3 À la frontière de l’écriture, de sa forme, de son style, c’est une rencontre avec le sujet authentique, l’étrangeté, l’innommable… Cela incarne une faim, dans le sens d’une famine, une fin dans le sens d’un jeu terminé. Au fil des pages, je traverse un temps de mon propre trajet analytique. L’inédit d’une rencontre. J’entre dans l’univers réel de Flac, je vois un enfant seul, ni vu, ni entendu. En fait, il n’existe pas.
4 Les géniteurs de Flac : une mère toujours au bord de l’effondrement ; un père que Flac présente « baratineur, flagorneur, mystificateur », un « voyou de la parole ». Ce père, qui refuse de se faire appeler « papa », se nomme Yon ; puis, l’oncle Fif, tout en muscle, dont Flac ne s’explique pas la présence dans l’appartement, sinon par ce constat : Yon et Fif, deux frères inséparables.
5 Parmi les énigmes familiales, une tare, un crime, l’inavouable. Tante Suzon, naine et homosexuelle, ne correspond pas aux normes sociales. Lors d’une rencontre avec Flac, le secret révélé, elle réussit à lui transmettre, par sa présence et son humour décapant, une émotion intense de bien-être.
6 Chez lui, dans la promiscuité, Flac se déplace avec précaution, sans bruit, tentative désespérée de ne pas faire obstacle au corps de la mère. Flac est de trop.
7 L’appartement ? Un espace exigu, sale, encombré d’objets cassés, inutiles, que la mère s’obstine à conserver. C’est un désordre infernal où se croiser sans se toucher devient un exploit. Attention ! Répulsion viscérale de la mère, au moindre contact corporel.
8 Au comble de l’insupportable dépotoir humain, les wc et la salle de bain. Latrines douteuses, lavabo où trempent en permanence les culottes et les slips de toute la famille. Une vision d’horreur ! Exhibition d’une intimité misérable, écœurante.
9 Flac vomit sa honte. Une honte à fleur de peau, car pénétrer dans ces lieux est une expédition de tous les dangers. Passé le seuil de la porte, un système défensif entre en action, les voix prennent le terrain, Flac n’est plus qu’un pantin entre leurs mains. Persécuté, supplicié, dévoré, Flac entend des voix qui ordonnent, jugent, méprisent, ridiculisent.
10 En réalité, sous une apparence calme, craintive, couve une colère monstrueuse, jamais exprimée, jamais éclatée, sinon par jets de pensées meurtrières ; c’est une bombe à retardement.
11 La brutalité des voix le plonge dans un gouffre d’angoisse, alors Flac résiste, se tord les doigts, se balance d’avant en arrière. Mais la horde sauvage est la plus forte. Armé jusqu’aux dents par des pensées dévastatrices, Flac devient exécuteur, et fossoyeur de sa haine.
12 Agité d’une fureur blanche, Flac enrage de ne pas être vivant. Seul remède à la solitude : convier les voix au parloir, et le chercheur de mots s’étrangle du plaisir de les entendre. C’est épuisant. Mais, selon ses propres dires : « Flac mène la vie d’un captif dont la prison n’est autre que lui-même. »
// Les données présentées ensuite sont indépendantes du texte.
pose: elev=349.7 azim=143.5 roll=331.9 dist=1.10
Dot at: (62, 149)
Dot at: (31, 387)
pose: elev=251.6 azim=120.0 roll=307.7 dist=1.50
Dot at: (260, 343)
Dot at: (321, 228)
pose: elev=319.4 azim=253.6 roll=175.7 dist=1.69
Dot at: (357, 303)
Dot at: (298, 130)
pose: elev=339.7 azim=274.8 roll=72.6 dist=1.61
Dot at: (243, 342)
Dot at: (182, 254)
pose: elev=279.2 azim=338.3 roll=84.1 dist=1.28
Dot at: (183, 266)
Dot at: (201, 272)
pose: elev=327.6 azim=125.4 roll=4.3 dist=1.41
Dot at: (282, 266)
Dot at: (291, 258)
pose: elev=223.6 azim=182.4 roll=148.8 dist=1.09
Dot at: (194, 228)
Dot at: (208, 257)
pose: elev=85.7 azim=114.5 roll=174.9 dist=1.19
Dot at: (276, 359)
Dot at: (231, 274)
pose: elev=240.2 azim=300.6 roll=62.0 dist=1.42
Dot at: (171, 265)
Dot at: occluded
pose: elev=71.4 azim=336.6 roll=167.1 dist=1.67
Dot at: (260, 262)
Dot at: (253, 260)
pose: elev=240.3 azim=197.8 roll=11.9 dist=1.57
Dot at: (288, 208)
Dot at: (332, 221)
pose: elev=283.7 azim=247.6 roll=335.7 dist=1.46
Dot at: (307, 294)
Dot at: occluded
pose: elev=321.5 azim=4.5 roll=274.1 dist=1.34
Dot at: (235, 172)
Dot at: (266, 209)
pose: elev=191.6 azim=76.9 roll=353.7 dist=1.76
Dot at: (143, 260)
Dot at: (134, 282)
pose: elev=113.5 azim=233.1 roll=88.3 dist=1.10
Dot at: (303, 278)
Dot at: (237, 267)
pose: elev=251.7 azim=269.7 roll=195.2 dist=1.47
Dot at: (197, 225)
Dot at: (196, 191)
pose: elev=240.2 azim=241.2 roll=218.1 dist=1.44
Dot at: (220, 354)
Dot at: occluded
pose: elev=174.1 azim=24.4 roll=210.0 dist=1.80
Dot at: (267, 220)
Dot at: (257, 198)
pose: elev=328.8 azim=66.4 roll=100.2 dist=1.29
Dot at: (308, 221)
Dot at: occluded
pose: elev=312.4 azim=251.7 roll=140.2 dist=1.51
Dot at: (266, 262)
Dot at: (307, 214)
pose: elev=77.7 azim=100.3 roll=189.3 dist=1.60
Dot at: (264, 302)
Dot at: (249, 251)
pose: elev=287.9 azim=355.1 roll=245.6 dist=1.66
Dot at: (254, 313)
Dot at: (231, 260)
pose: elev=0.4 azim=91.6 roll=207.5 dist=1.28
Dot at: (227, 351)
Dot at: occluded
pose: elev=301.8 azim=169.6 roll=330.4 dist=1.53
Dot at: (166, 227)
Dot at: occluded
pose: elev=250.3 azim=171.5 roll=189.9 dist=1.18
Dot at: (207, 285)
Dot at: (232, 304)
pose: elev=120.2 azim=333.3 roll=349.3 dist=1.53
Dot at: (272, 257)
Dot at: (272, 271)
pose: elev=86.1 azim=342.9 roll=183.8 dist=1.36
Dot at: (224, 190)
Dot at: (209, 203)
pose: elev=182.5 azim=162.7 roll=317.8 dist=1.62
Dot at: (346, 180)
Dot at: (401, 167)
13 Dans les pensées terrifiantes, une plus redoutable aiguise sa peur, et le menace. Un événement grave est envisagé, une catastrophe, la fin du monde, la honte absolue. Flac imagine, à s’en faire sauter la cervelle, une visite à l’improviste. Penser que ce visiteur puisse découvrir l’univers sordide, le capharnaüm, le désastre social, et pire encore, la couche où dort la mère, l’odeur intime dévoilée au grand jour… Flac tremble.
14 Les voix s’acharnent sans répit, c’est une torture morale intolérable, car penser le pire, c’est souhaiter le pire, c’est faire appel à sa réalisation. Flac est pris au piège comme un rat. Et, dans le même temps, une jouissance suprême le met en alerte : le désir d’être découvert, qu’on vienne le délivrer, le sortir du trou noir dans lequel il croupit. Or, la peur panique de l’autre, de l’ennemi, prend le dessus. Submergé d’une activité mentale explosive, Flac passe à l’offensive, c’est le massacre intégral. Il le dit lui-même : « L’appel au carnage habitait Flac, comme un cancer qui colonisait ses cellules, l’une après l’autre. »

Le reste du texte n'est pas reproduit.